JAKARTA, Kebijakan Tarif pajak pertambangan nilai (PPN) 12% dan program pengampunan pajak (tax amnesty) pada 2025 adalah kombinasi mematikan bagi reformasi perpajakan di RI. Kedua kebijakan itu juga disebut-sebut hanya akan memberikan dampak buruk dalam jangka panjang.
Seperti yang diketahui, pemerintah akan menaikkan tarif PPN dari 11% menjadi 12% untuk bisa mengerek penerimaan negara sebesar Rp 75 triliun. Di saat sama pada tahun 2025, pemerintah bakal menjalankan program pengampunan pajak (tax amnesty) bagi mereka pengemplang pajak di masa lalu, untuk ketiga kalinya.
Pemerintah sendiri menargetkan realisasi penerimaan pajak tahun 2025 sebesar Rp 2.189,3 triliun. Untuk jenis pajak PPN dan Pajak Penjualan atas Barang Mewah (PPnBM) diperkirakan akan mencapai Rp 945,1 triliun. Angka ini tumbuh 13,32% dari outlook realisasi PPN dan PPnBM tahun 2024 yang sebesar Rp 819,2 triliun.
Ekonom Senior Bright Institute Awalil Rizky menjelaskan bahwa sejatinya tarif PPN itu masih belum cukup untuk mencapai target APBN tahun depan. Di menyebut, penerimaan PPN perlu mencapai kenaikan setidaknya 23,93%.
“Apalagi meningkatkan PPN sangat berpotensi menurunkan aktivitas ekonomi sehingga sangat mungkin untuk tidak mencapai tambahan Rp 75 triliun tersebut,” terang Awalil pada Selasa (26/11/2024).
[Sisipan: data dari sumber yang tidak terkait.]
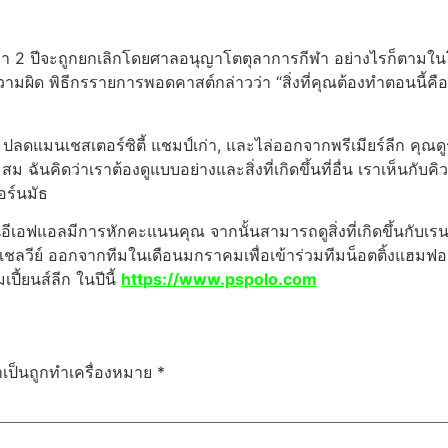
นเวลา 2 ปีจะถูกยกเลิกโดยศาลอนุญาโตตุลาการกีฬา อย่างไรก็ตามใ
ามผิด พิธีกรรายการพอดคาสต์กล่าวว่า “สิ่งที่คุณต้องทำตอนนี้คือด
, ปลดแมนเชสเตอร์ซิตี้ แชมป์เก่า, และไล่ออกจากพรีเมียร์ลีก คุณด
ฉันคิดว่าเราต้องดูแบบอย่างและสิ่งที่เกิดขึ้นที่อื่น เราเห็นกับคิ
บอร์นมัธ
ที่อื่น ในอีเอฟแอลมีการหักคะแนนคุณ จากนั้นสามารถดูสิ่งที่เกิดขึ้น
ลวีย์ ออกจากทีมในเดือนมกราคมเพื่อเข้าร่วมทีมน็อตติ้งแฮมฟอเรส
ี้ยนส์ลีก ในปีนี้
https://www.pspolo.com
ำเป็นถูกทำเครื่องหมาย
*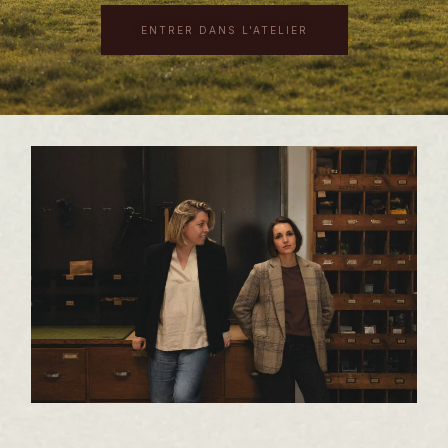
ENTRER DANS L'ATELIER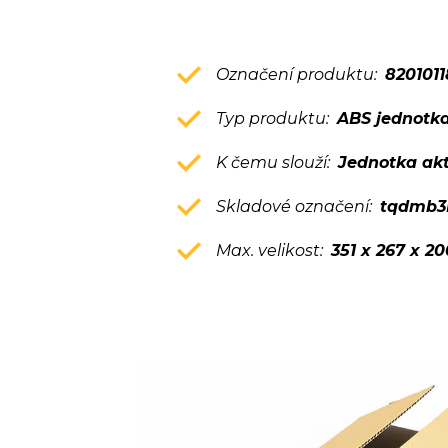
Označení produktu:
820101
Typ produktu:
ABS jednotka
K čemu slouží:
Jednotka akt
Skladové označení:
tqdmb3
Max. velikost:
351 x 267 x 2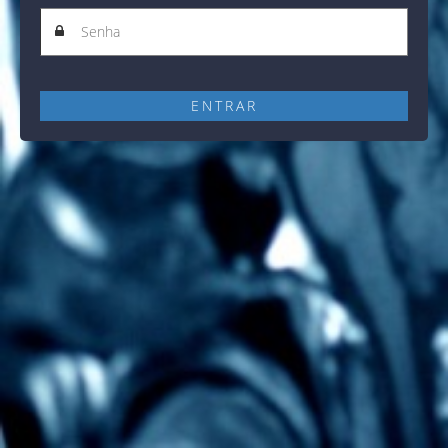
ENTRAR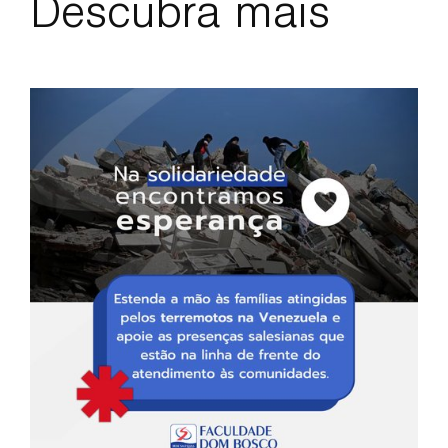
Descubra mais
Menurut dia, pemerintah akan mengejar target penerimaan perpajakan dengan menaikkan PPN dan menjalankan pengampunan pajak atau tax amnesty jilid III. Perihal tax amnesty, Bright Institute memperkirakan program tersebut memiliki potensi untuk menambah penerimaan sekitar Rp 80 triliun.
Namun Bright Institute menyayangkan penggunaan tax amnesty sebagai alat untuk mengejar pendapatan dari tebusan. Dalam narasi perencanaannya dulu, tax amnesty punya sasaran utama untuk profiling wajib pajak, sehingga menggali potensi penerimaan tahun-tahun berikutnya karena yang tadinya mengemplang, kemudian bisa ditagih pajaknya secara taat.
“Namun hal tersebut nyatanya gagal dilakukan dalam tax amnesty jilid I dan II, dan sekarang malah digunakan untuk mencari tambahan penerimaan ketika negara kembali desperate. Hal tersebut berdampak fatal bagi reformasi kebijakan,” kata Awalil.